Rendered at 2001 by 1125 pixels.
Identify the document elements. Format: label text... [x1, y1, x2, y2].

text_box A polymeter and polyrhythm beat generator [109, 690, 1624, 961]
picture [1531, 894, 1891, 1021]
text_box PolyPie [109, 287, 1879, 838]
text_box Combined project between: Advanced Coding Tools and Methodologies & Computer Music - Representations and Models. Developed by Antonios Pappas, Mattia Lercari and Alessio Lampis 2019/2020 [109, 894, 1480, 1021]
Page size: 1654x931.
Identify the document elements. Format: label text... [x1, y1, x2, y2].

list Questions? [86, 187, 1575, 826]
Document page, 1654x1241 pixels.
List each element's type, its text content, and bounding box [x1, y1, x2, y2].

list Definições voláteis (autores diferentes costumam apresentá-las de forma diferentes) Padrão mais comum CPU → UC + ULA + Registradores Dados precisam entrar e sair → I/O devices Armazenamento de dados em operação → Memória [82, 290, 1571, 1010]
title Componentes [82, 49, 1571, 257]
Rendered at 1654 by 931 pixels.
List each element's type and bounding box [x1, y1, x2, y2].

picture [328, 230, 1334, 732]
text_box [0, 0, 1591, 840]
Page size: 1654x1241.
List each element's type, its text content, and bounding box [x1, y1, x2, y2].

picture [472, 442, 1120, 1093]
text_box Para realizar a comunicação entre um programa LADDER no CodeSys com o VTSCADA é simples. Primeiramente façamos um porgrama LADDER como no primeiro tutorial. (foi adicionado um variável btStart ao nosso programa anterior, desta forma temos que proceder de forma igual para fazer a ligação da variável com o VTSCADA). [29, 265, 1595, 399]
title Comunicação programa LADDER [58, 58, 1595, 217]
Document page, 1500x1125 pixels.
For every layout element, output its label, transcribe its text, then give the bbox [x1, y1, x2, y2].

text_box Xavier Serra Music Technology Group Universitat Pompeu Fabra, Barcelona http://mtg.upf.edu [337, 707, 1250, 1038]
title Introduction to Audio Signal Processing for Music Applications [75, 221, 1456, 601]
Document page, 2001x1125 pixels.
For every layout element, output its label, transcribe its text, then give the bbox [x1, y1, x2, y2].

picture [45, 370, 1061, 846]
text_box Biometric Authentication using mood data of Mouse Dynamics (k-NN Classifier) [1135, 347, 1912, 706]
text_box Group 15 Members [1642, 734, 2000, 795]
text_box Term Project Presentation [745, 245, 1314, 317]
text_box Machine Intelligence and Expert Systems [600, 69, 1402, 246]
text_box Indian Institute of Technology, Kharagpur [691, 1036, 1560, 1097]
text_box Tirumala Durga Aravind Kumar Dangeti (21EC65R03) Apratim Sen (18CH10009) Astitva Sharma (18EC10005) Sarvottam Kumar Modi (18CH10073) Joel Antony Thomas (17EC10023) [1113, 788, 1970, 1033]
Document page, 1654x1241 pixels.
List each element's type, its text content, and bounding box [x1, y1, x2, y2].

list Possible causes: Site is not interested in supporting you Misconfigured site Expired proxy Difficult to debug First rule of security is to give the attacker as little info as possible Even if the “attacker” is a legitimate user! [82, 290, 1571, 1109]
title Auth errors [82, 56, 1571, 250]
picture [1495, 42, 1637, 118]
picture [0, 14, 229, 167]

────────────────

Copy every item above again, line for line, changing nothing.

Rendered at 2001 by 1125 pixels.
Identify the document elements. Format: label text... [x1, y1, x2, y2].

text_box A polymeter and polyrhythm beat generator [109, 690, 1624, 961]
picture [1531, 894, 1891, 1021]
text_box PolyPie [109, 287, 1879, 838]
text_box Combined project between: Advanced Coding Tools and Methodologies & Computer Music - Representations and Models. Developed by Antonios Pappas, Mattia Lercari and Alessio Lampis 2019/2020 [109, 894, 1480, 1021]
Page size: 1654x931.
Identify the document elements. Format: label text... [x1, y1, x2, y2].

list Questions? [86, 187, 1575, 826]
Document page, 1654x1241 pixels.
List each element's type, its text content, and bounding box [x1, y1, x2, y2].

list Definições voláteis (autores diferentes costumam apresentá-las de forma diferentes) Padrão mais comum CPU → UC + ULA + Registradores Dados precisam entrar e sair → I/O devices Armazenamento de dados em operação → Memória [82, 290, 1571, 1010]
title Componentes [82, 49, 1571, 257]
Rendered at 1654 by 931 pixels.
List each element's type and bounding box [x1, y1, x2, y2].

picture [328, 230, 1334, 732]
text_box [0, 0, 1591, 840]
Page size: 1654x1241.
List each element's type, its text content, and bounding box [x1, y1, x2, y2].

picture [472, 442, 1120, 1093]
text_box Para realizar a comunicação entre um programa LADDER no CodeSys com o VTSCADA é simples. Primeiramente façamos um porgrama LADDER como no primeiro tutorial. (foi adicionado um variável btStart ao nosso programa anterior, desta forma temos que proceder de forma igual para fazer a ligação da variável com o VTSCADA). [29, 265, 1595, 399]
title Comunicação programa LADDER [58, 58, 1595, 217]
Document page, 1500x1125 pixels.
For every layout element, output its label, transcribe its text, then give the bbox [x1, y1, x2, y2].

text_box Xavier Serra Music Technology Group Universitat Pompeu Fabra, Barcelona http://mtg.upf.edu [337, 707, 1250, 1038]
title Introduction to Audio Signal Processing for Music Applications [75, 221, 1456, 601]
Document page, 2001x1125 pixels.
For every layout element, output its label, transcribe its text, then give the bbox [x1, y1, x2, y2].

picture [45, 370, 1061, 846]
text_box Biometric Authentication using mood data of Mouse Dynamics (k-NN Classifier) [1135, 347, 1912, 706]
text_box Group 15 Members [1642, 734, 2000, 795]
text_box Term Project Presentation [745, 245, 1314, 317]
text_box Machine Intelligence and Expert Systems [600, 69, 1402, 246]
text_box Indian Institute of Technology, Kharagpur [691, 1036, 1560, 1097]
text_box Tirumala Durga Aravind Kumar Dangeti (21EC65R03) Apratim Sen (18CH10009) Astitva Sharma (18EC10005) Sarvottam Kumar Modi (18CH10073) Joel Antony Thomas (17EC10023) [1113, 788, 1970, 1033]
Document page, 1654x1241 pixels.
List each element's type, its text content, and bounding box [x1, y1, x2, y2].

list Possible causes: Site is not interested in supporting you Misconfigured site Expired proxy Difficult to debug First rule of security is to give the attacker as little info as possible Even if the “attacker” is a legitimate user! [82, 290, 1571, 1109]
title Auth errors [82, 56, 1571, 250]
picture [1495, 42, 1637, 118]
picture [0, 14, 229, 167]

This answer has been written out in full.